Tuesday, January 1, 2013

On living with people...

Now playing: "Guilty Pleasure" by Cobra Starship

It takes a lot of time, effort, and patience to get used to living with new people. And I, for one, am a difficult person.

Take, for example, my fascination with coasters (thanks, Mom).

Or the fact that if I'm uncomfortable, I become a raging bitch. (It's true. The sad thing? I REALIZE I lose my head, and yet I can't seem to control it if I'm hungry/tired/cold/hot...)

I think this is something they should teach you in college. No one actually tells you some very important, very basic life lessons. For example? Just to name a few...
  1. Choose your battles. You can't have your way every time (though wouldn't that be great...?).
  2. If you want it done so fucking badly, do it yourself. Y ya. Stop your whining. 
  3. It's really hard to keep an apartment clean. What the heck?
  4. There's no such thing as "extra" money. Never. You will always be in debt. Get used to it. 
  5. A sure-fire way of feeling impotent and powerless is to be a woman in this world. I feel like no one really listens or takes me seriously. (Okay, not NO ONE. Melodrama, party of one.) Or the fact that I'm physically incapable of doing so much. I can't lift heavy things.

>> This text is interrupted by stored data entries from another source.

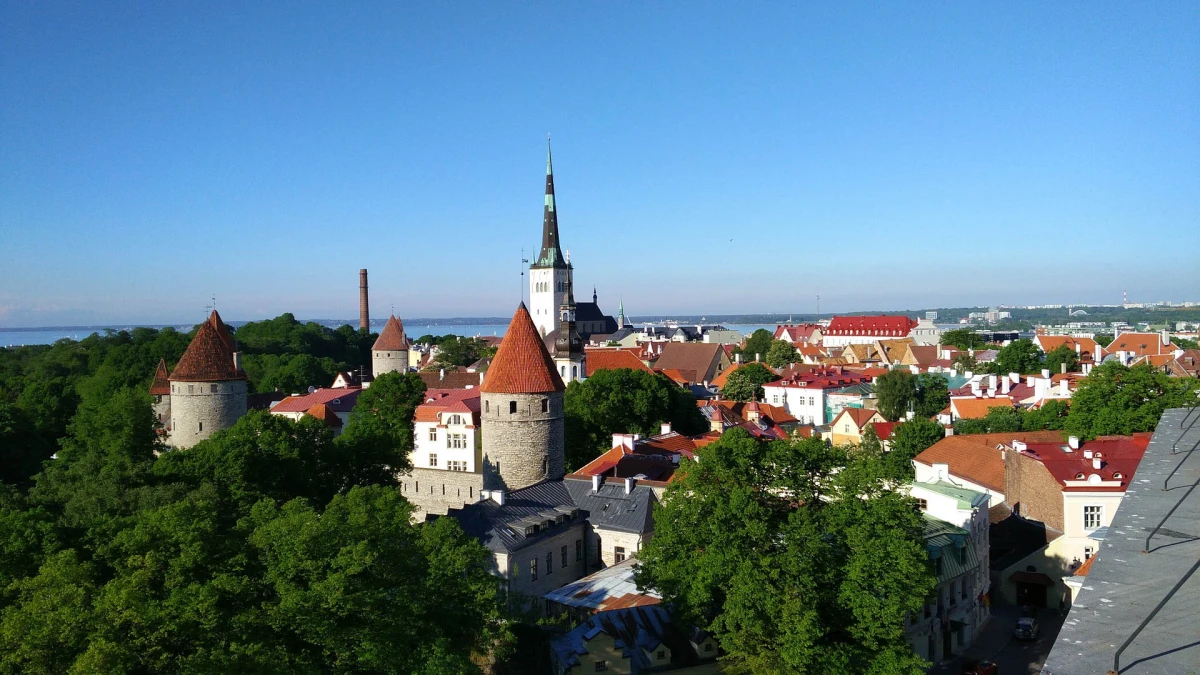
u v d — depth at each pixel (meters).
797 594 49.97
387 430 110.25
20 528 52.53
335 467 89.19
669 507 57.97
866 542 50.91
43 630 37.53
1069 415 99.00
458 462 112.56
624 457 88.38
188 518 48.03
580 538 74.75
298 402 143.00
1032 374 182.12
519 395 88.56
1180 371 172.25
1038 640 68.19
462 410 112.06
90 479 74.88
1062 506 74.75
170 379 109.38
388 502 56.59
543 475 89.56
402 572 47.12
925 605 63.09
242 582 42.84
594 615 56.53
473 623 49.41
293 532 45.69
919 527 53.56
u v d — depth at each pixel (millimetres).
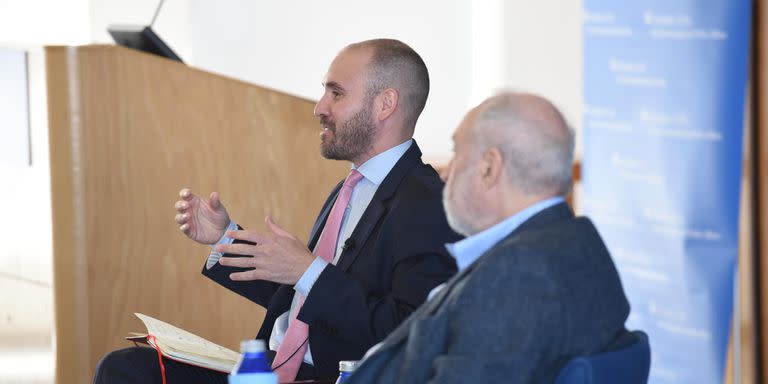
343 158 5203
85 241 6094
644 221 4793
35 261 6496
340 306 4594
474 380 3172
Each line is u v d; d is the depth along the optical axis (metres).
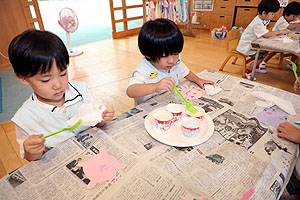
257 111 0.89
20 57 0.62
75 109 0.88
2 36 3.02
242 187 0.56
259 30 2.39
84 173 0.60
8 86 2.57
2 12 2.95
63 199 0.53
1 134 1.71
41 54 0.61
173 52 0.93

The fact that pretty much 90% of the population could attack me and have their way with me. 
  6. It's wise to master getting plastered and going to work/school the next with/without a hangover. A true skill. 
  7. Optimism becomes increasingly harder the older you get. I kind of have this negative prognosis for my life... Which is utterly ridiculous. Because really. I feel like it just gets better.
Before moving away from home, I really never cooked. Baked a little (out of a box). Made some fried rice, pasta... Nothing difficult. Since moving up here, I've really let my little inner chef out of her kitchen cupboard. One, it's cheaper to eat in. Two, I had a lot of time initially and nothing better to do. Three, I get bored of the same food REAL quick. Four, it's one of my attempts to eat healthier.  So, whenever I make something tasty, it kind of impresses me. Even though any idiot could do it...

I wish Allen would show more enthusiasm about good food. Like, he's just a simpler kind of person. I know this. But it's just one of those things that's so basic and stupid but would make a huge difference. Like the stupid flowers I had to beg for for like two months... (Okay, maybe more like a month. I really almost bought myself the damn flowers.)

I wish I had more time and didn't hate exercise. I feel like a hobby like running would feel really good. But then I'd have to wash my hair more often...

Hmm. Anyway. Happy NYE. To the like three people that read this...

Back to my HW.

1 comment:

  1. I wish your little chef would have crawled out of her cupboard over the summer X(.